Cosa deve dunque fare un leader, e nello specifico un Hr manager, per favorire l’engagement? Il primo passo, questo il vademecum tratteggiato da Ribera, è quello di non demotivare il dipendente, di non “danneggiarlo”. Il modello da seguire si chiama “positive leadership”, che lavora sulle devianze positive del soggetto e non solo su quelle negative, trasformando le negatività in positività. Come? Equilibrando i carichi di lavoro rispetto alle risorse disponibili, eliminando eventuali turbative di natura personale, perseverando una cultura del perdono per gli errori commessi e valorizzando i contributi offerti dal lavoratore, azzerando le disconnessioni e i disallineamenti all’interno del team di lavoro e aumentando le correlazioni, garantendo trasparenza e percezione della correttezza. A questo insieme di attività e pratiche se ne aggiunge un secondo, che Ribera ha sintetizzato nel concetto di “learning organization”, e cioè un modello che prevede formazione e mentoring, coaching e spazi per sperimentare nuovi progetti.

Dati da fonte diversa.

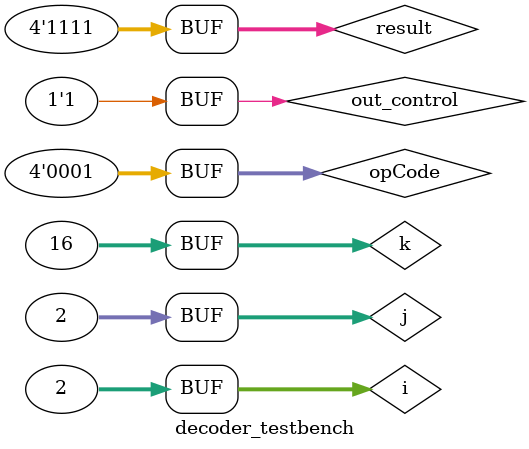
<source format=v>
`timescale 1ns / 1ps


module decoder_testbench(
    
    );
    reg out_control;
    reg [3:0] opCode;
    reg [3:0] result;
    wire [6:0] LED_out;
    integer i, j, k;
    
    decoder d1(out_control, opCode, result, LED_out);
    
    initial
    begin
    out_control = 0;
    result = 0;
    opCode = 0;
        for (i = 0; i < 2; i = i+1) begin
            out_control = i;
            for (j = 0; j < 2; j = j+1) begin
                opCode = j;
                
                for (k = 0; k < 16; k = k+1) begin
                    result = k;
                    #10;
                end
            end
            
            
        end
    end
    
    
endmodule

</source>
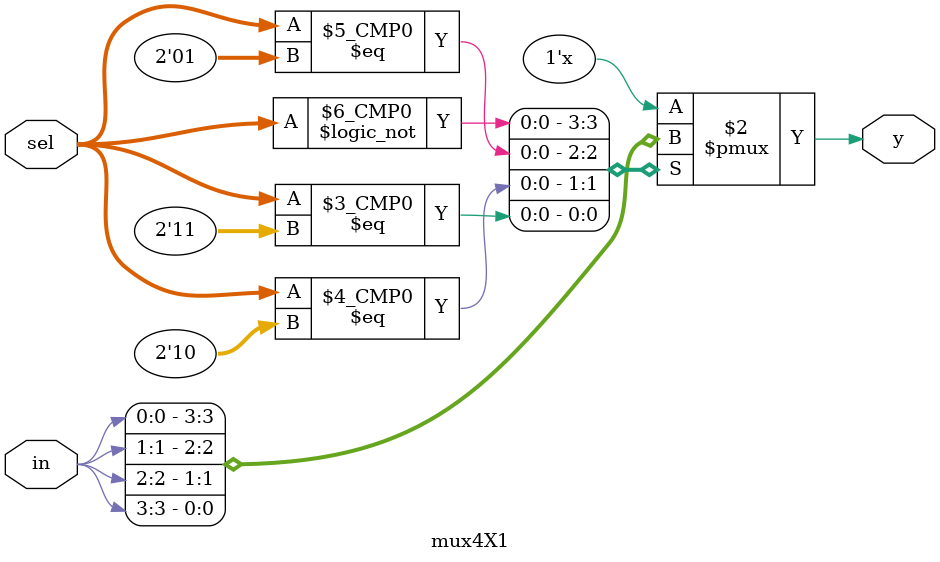
<source format=v>
module mux4X1(y,in, sel);
input [1:0]sel;
input [3:0]in;
output y;
reg y;
always @(sel or in)
case(sel)
2'b00:y=in[0];
2'b01:y=in[1];
2'b10:y=in[2];
2'b11:y=in[3];
endcase
endmodule

</source>
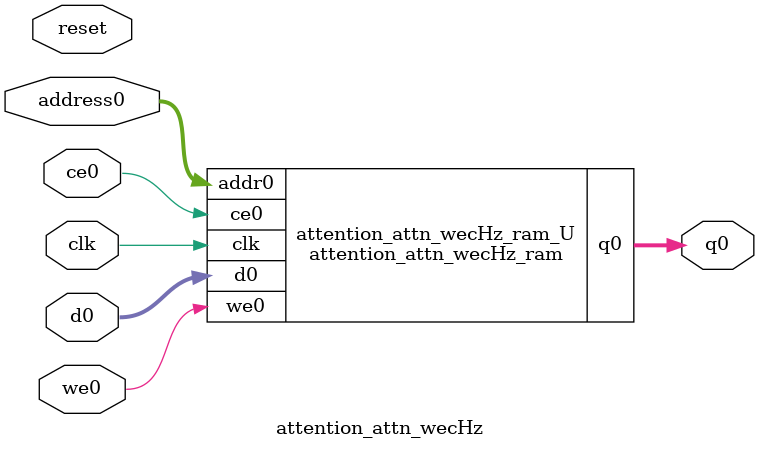
<source format=v>
`timescale 1 ns / 1 ps
module attention_attn_wecHz_ram (addr0, ce0, d0, we0, q0,  clk);

parameter DWIDTH = 40;
parameter AWIDTH = 6;
parameter MEM_SIZE = 48;

input[AWIDTH-1:0] addr0;
input ce0;
input[DWIDTH-1:0] d0;
input we0;
output reg[DWIDTH-1:0] q0;
input clk;

(* ram_style = "block" *)reg [DWIDTH-1:0] ram[0:MEM_SIZE-1];




always @(posedge clk)  
begin 
    if (ce0) begin
        if (we0) 
            ram[addr0] <= d0; 
        q0 <= ram[addr0];
    end
end


endmodule

`timescale 1 ns / 1 ps
module attention_attn_wecHz(
    reset,
    clk,
    address0,
    ce0,
    we0,
    d0,
    q0);

parameter DataWidth = 32'd40;
parameter AddressRange = 32'd48;
parameter AddressWidth = 32'd6;
input reset;
input clk;
input[AddressWidth - 1:0] address0;
input ce0;
input we0;
input[DataWidth - 1:0] d0;
output[DataWidth - 1:0] q0;



attention_attn_wecHz_ram attention_attn_wecHz_ram_U(
    .clk( clk ),
    .addr0( address0 ),
    .ce0( ce0 ),
    .we0( we0 ),
    .d0( d0 ),
    .q0( q0 ));

endmodule


</source>
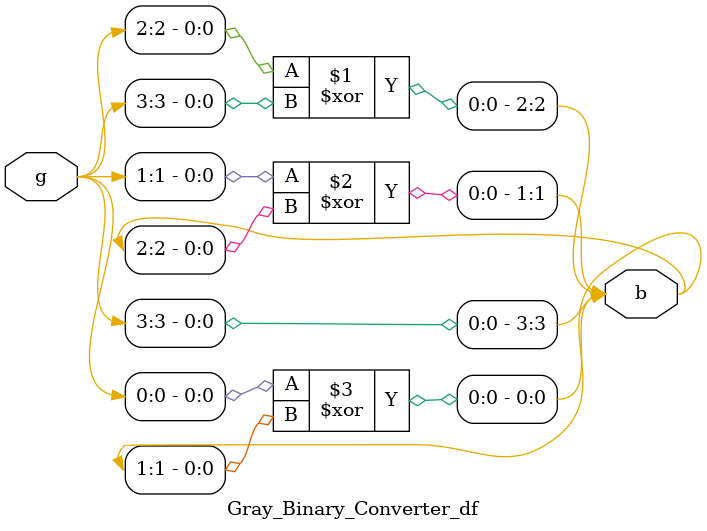
<source format=v>
`timescale 1ns / 1ps


module Gray_Binary_Converter_df(b,g);
output [3:0]b;
input [3:0]g;

assign b[3] = g[3];
assign b[2] = g[2]^b[3];
assign b[1] = g[1]^b[2];
assign b[0] = g[0]^b[1];
endmodule

</source>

«L’azienda deve avere tolleranza per gli errori e per i fallimenti, coltivando una cultura strutturata del feedback attraverso un modello di condivisione. Tempo, attenzione e presenza sono i cardini per creare engagement nel singolo individuo: la fiducia nelle persone è fondamentale, altrimenti l’alternativa è la paura nell’attività di comando. E questo è il difetto forse più grave per un leader». In altre parole il management deve avere le idee chiare e la capacità per individuare le qualità migliori di ogni singolo componente dell’organizzazione, dagli addetti più esperti ai millennials appena assunti, per cui i fattori più importanti per sentirsi coinvolti sono (non a caso) la motivazione e la chiarezza delle aspettative di carriera.

Le aziende che sanno influenzare positivamente il benessere dei dipendenti, che sanno coinvolgerli sui risultati ottenuti dall’azienda sono di conseguenza quelle che ottengono maggiori risultati in termini di engagement. Ma “fare engagement” non è un compito banale. Così come non lo è neppure attrarre e trattenere i talenti migliori, che secondo Ribera rimane una delle «priorità per ogni organizzazione. Nell’era della robotica la componente umana rimane un vantaggio competitivo in termini di empatia, sensibilità, capacità di creare e gestire relazioni, sviluppare un circolo virtuoso di condivisione. Ogni azienda, in tal senso, ha necessariamente bisogno di figure coraggiose che si comportino da leader, per vincere anche lo scetticismo che aleggia sul mercato».